I laughed at his horrified expression. Beau barked happily and wagged his tail, leaning close. I slipped my arm through Glitch’s and smiled at the dog pressed against my leg. Life wasn’t perfect, but it was as perfect as it could be at the moment. I had a place in the world. I wasn’t alone.
“Come on,” I told them. “They’ll be waiting for us, back at the city. Let’s go home.”
He watched her from the fading dark, unseen and invisible, just another shadow in the trees. He wondered if he had been right to come here, to see her one last time, though he knew resisting her was futile. He couldn’t leave without seeing her again, hearing her voice and seeing her smile, even though it wasn’t for him. He had no illusions about his addiction to her. She had her fingers sunk firmly into his heart, and could do with it what she wished. He watched her walk away with the Iron faery and the dog, watched them leave to return to her own realm, back to a place he couldn’t follow. For now.
“So.” Robin Goodfellow appeared beside him, arms crossed over his chest, also watching the girl and her companions depart. “She’s gone.”
Goodfellow shot him a sideways glance, wary and expectant. “What now?”
He sighed, raked a hand through his hair. “I have something to do,” he murmured. “A promise to keep. I might not be back for a long time.”
“Huh.” Goodfellow scratched his head, and grinned. “Sounds like fun.

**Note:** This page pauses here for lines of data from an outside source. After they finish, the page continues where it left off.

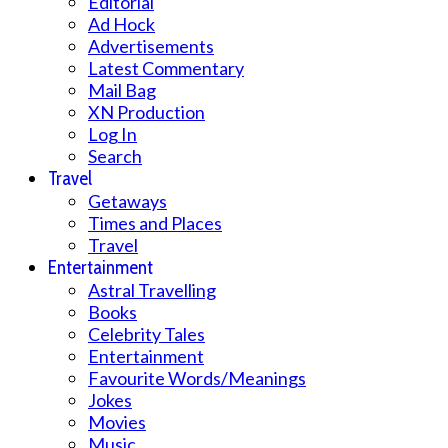
Editorial
Ad Hock
Advertisements
Latest Commentary
Mail Bag
XN Production
Log In
Search
Travel
Getaways
Times and Places
Travel
Entertainment
Astral Travelling
Books
Celebrity Tales
Entertainment
Favourite Words/Meanings
Jokes
Movies
Music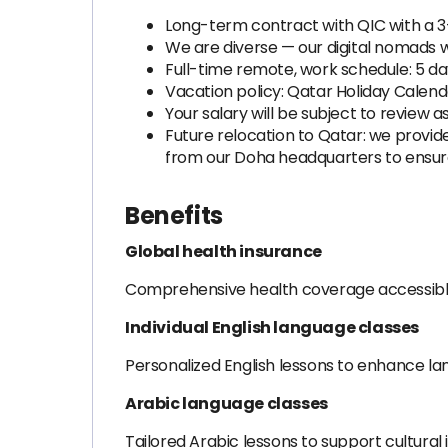
Long-term contract with QIC with a 
We are diverse — our digital nomads 
Full-time remote, work schedule: 5 d
Vacation policy: Qatar Holiday Calend
Your salary will be subject to review
Future relocation to Qatar: we provide 
from our Doha headquarters to ensur
Benefits
Global health insurance
Comprehensive health coverage accessibl
Individual English language classes
Personalized English lessons to enhance lan
Arabic language classes
Tailored Arabic lessons to support cultural 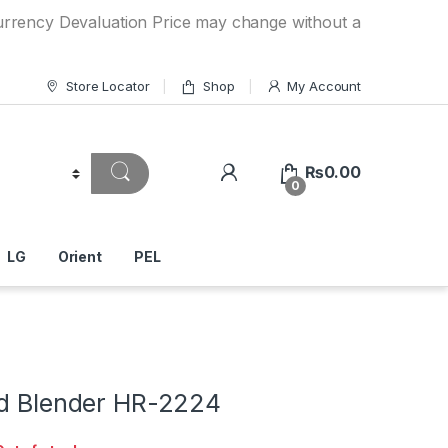
Devaluation Price may change without any prior notice. If y
Store Locator
Shop
My Account
₨
0.00
0
LG
Orient
PEL
nd Blender HR-2224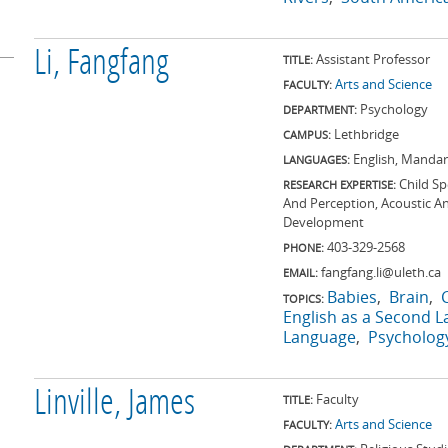
Li, Fangfang
Assistant Professor
TITLE:
Arts and Science
FACULTY:
Psychology
DEPARTMENT:
Lethbridge
CAMPUS:
English, Mandar
LANGUAGES:
Child S
RESEARCH EXPERTISE:
And Perception, Acoustic A
Development
403-329-2568
PHONE:
fangfang.li@uleth.ca
EMAIL:
Babies
Brain
TOPICS:
English as a Second 
Language
Psycholog
Linville, James
Faculty
TITLE:
Arts and Science
FACULTY: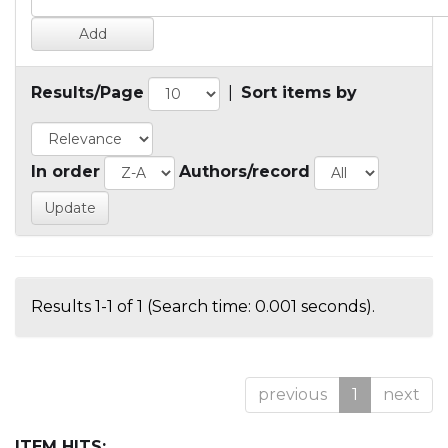
Results/Page
|
Sort items by
In order
Authors/record
Results 1-1 of 1 (Search time: 0.001 seconds).
previous
1
next
ITEM HITS: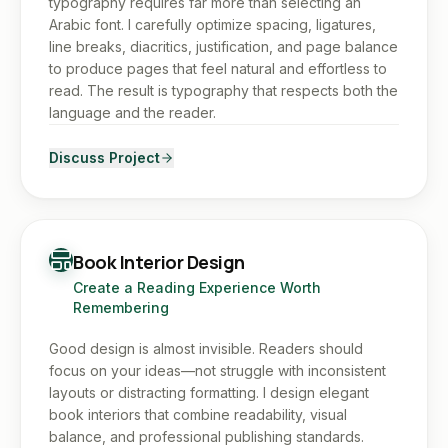
typography requires far more than selecting an
Arabic font. I carefully optimize spacing, ligatures,
line breaks, diacritics, justification, and page balance
to produce pages that feel natural and effortless to
read. The result is typography that respects both the
language and the reader.
Discuss Project
Book Interior Design
Create a Reading Experience Worth
Remembering
Good design is almost invisible. Readers should
focus on your ideas—not struggle with inconsistent
layouts or distracting formatting. I design elegant
book interiors that combine readability, visual
balance, and professional publishing standards.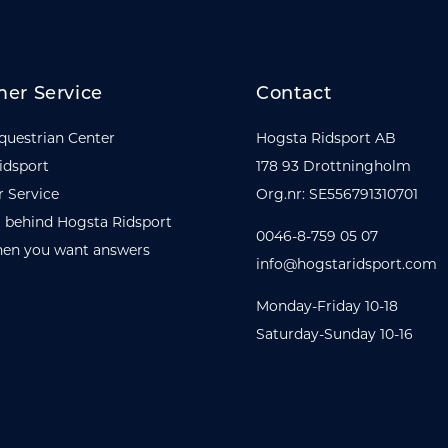
er Service
Contact
questrian Center
Hogsta Ridsport AB
idsport
178 93 Drottningholm
 Service
Org.nr: SE556791310701
 behind Hogsta Ridsport
0046-8-759 05 07
en you want answers
info@hogstaridsport.com
Monday-Friday 10-18
Saturday-Sunday 10-16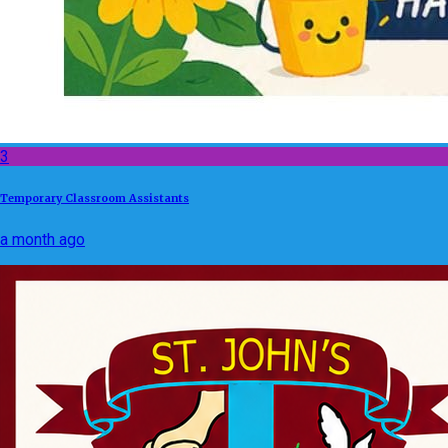
3
Temporary Classroom Assistants
a month ago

Where are we going?”
Now it was his turn to eye the other fey. “I don’t recall inviting you.”
“Too bad, ice-boy.” Infuriating as always, Goodfellow leaned back and smirked at him. “I’ve had enough of war and killing for a while. Tormenting you is so much more fun. Besides…” Goodfellow sighed and looked back to the nowempty steps. “I want her to be happy, and she’s most happy with you. Maybe this will make up for…past mistakes.” He shook his head and returned to his normal idiocy. “So, either you say, ‘sure, I’d love to have you along,’ or you have a big bird dropping things on your head the whole trip.”
He sighed, defeated. Perhaps it was best for Goodfellow to trail along. He was a competent fighter after all. And they had been…friends…once. Though this journey would change nothing. “Fine,” he muttered. “Just stay out of my way.”
The Summer faery grinned, rubbing his hands together, looking gleeful. He felt a brief moment of trepidation, inviting Puck along. Most likely, they would try to kill each other before the trip was through. “So, where are we going?”
Goodfellow asked. “I assume you have some sort of plan for this adventure.”
An adventure. He didn’t think of it that way, but it didn’t matter. I don’t care what it’s called. I just want to be with her at the end. I’m not giving up. Meghan, I’ll be with you soon. Please, wait for me.
“Hey, ice-boy. Did you hear me? Where are we going? What are we doing?”
“I heard you,” he murmured, and turned away, beginning to walk into the trees. “And yes, I have a plan.”
“Really. Do enlighten me.”
“First, we’re going to find a certain cat.”